Exercise directions: Update the stretch of lines from the first one through the line containing "NOUS CONTACTER", changing "Categorías" to "Categories" and keeping everything else the same. Leave the pictures out of your answer.

Supplied entries:
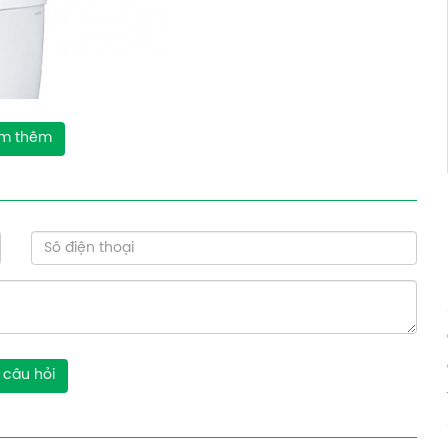
m thêm
 câu hỏi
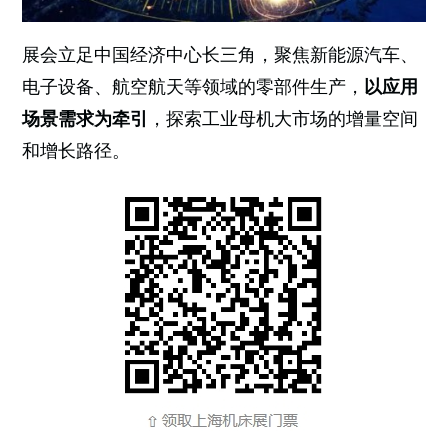
展会立足中国经济中心长三角，聚焦新能源汽车、
电子设备、航空航天等领域的零部件生产，
以应用
场景需求为牵引
，探索工业母机大市场的增量空间
和增长路径。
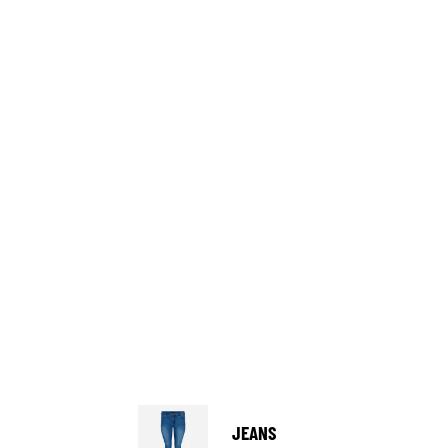
JEANS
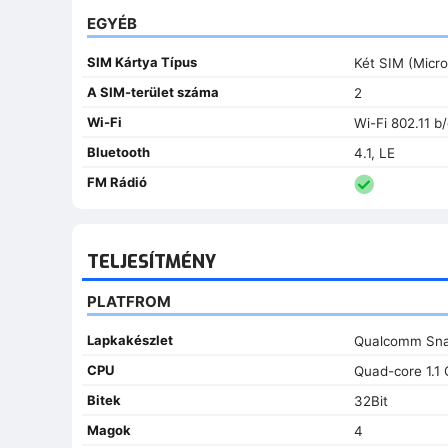
EGYÉB
SIM Kártya Típus
Két SIM (Micro
A SIM-terület száma
2
Wi-Fi
Wi-Fi 802.11 b/
Bluetooth
4.1, LE
FM Rádió
TELJESÍTMÉNY
PLATFROM
Lapkakészlet
Qualcomm Sna
CPU
Quad-core 1.1
Bitek
32Bit
Magok
4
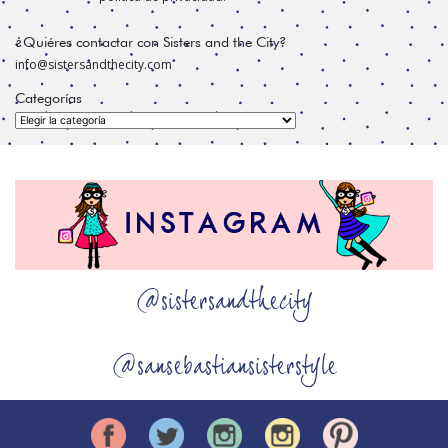
¿Quiéres contactar con Sisters and the City?
info@sistersandthecity.com
Categorías
Categorías
@sistersandthecity
@sansebastiansisterstyle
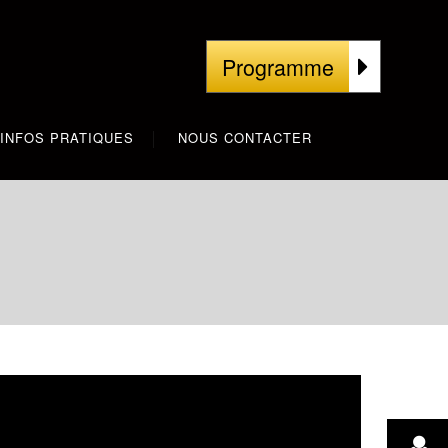
Programme
INFOS PRATIQUES
NOUS CONTACTER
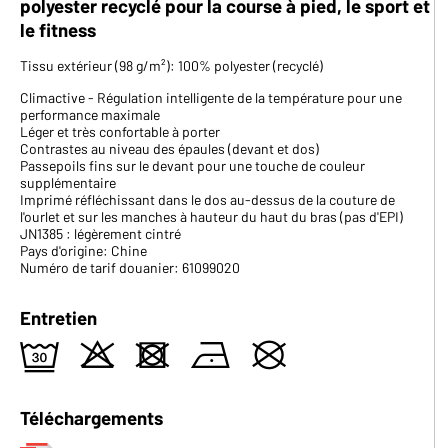
polyester recyclé pour la course à pied, le sport et
le fitness
Tissu extérieur (98 g/m²): 100% polyester (recyclé)
Climactive - Régulation intelligente de la température pour une
performance maximale
Léger et très confortable à porter
Contrastes au niveau des épaules (devant et dos)
Passepoils fins sur le devant pour une touche de couleur
supplémentaire
Imprimé réfléchissant dans le dos au-dessus de la couture de
l'ourlet et sur les manches à hauteur du haut du bras (pas d'EPI)
JN1385 : légèrement cintré
Pays d'origine: Chine
Numéro de tarif douanier: 61099020
Entretien
e
o
d
n
U
Téléchargements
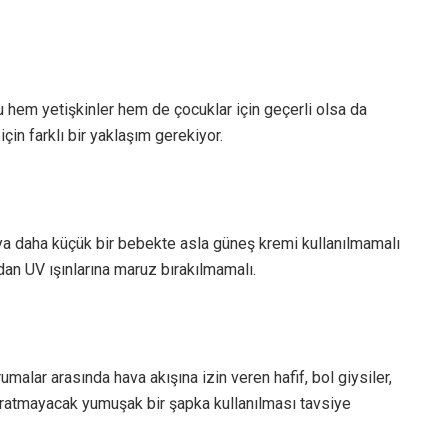
ğu hem yetişkinler hem de çocuklar için geçerli olsa da
in farklı bir yaklaşım gerekiyor.
eya daha küçük bir bebekte asla güneş kremi kullanılmamalı
dan UV ışınlarına maruz bırakılmamalı.
malar arasında hava akışına izin veren hafif, bol giysiler,
ratmayacak yumuşak bir şapka kullanılması tavsiye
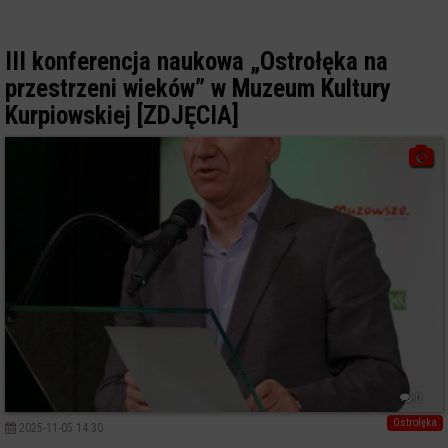
III konferencja naukowa „Ostrołęka na
przestrzeni wieków” w Muzeum Kultury
Kurpiowskiej [ZDJĘCIA]
0
Ostrołęka
2025-11-05 14:30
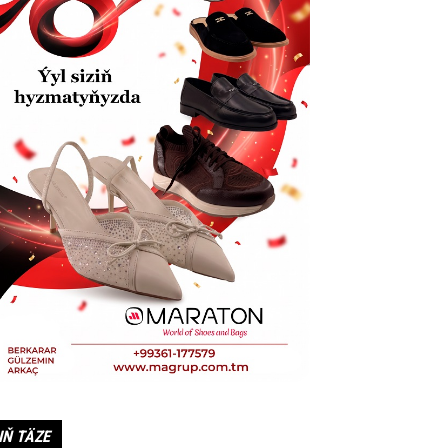
IŇ TÄZE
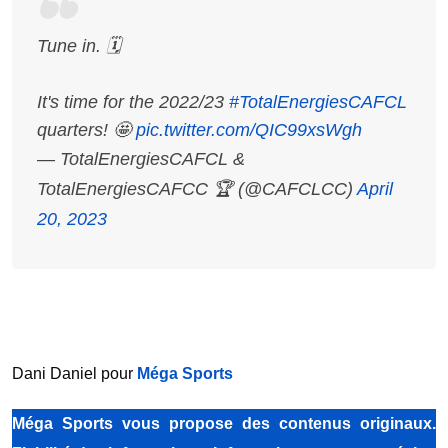
Tune in. 🗓️
It's time for the 2022/23
#TotalEnergiesCAFCL
quarters! 🤩
pic.twitter.com/QIC99xsWgh
— TotalEnergiesCAFCL &
TotalEnergiesCAFCC 🏆 (@CAFCLCC)
April
20, 2023
Dani Daniel pour
Méga Sports
Méga Sports
vous propose des contenus originaux.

Task output:
m thêm
 câu hỏi
展会立足中国经济中心长三角，聚焦新能源汽车、
电子设备、航空航天等领域的零部件生产，
以应用
场景需求为牵引
，探索工业母机大市场的增量空间
和增长路径。
JEANS
EGYÉB
SIM Kártya Típus
Két SIM (Micro
A SIM-terület száma
2
Wi-Fi
Wi-Fi 802.11 b/
Bluetooth
4.1, LE
FM Rádió
TELJESÍTMÉNY
PLATFROM
Lapkakészlet
Qualcomm Sna
CPU
Quad-core 1.1
Bitek
32Bit
Magok
4
¿Quiéres contactar con Sisters and the City?
info@sistersandthecity.com
Categories
Categories
@sistersandthecity
@sansebastiansisterstyle
Programme
INFOS PRATIQUES
NOUS CONTACTER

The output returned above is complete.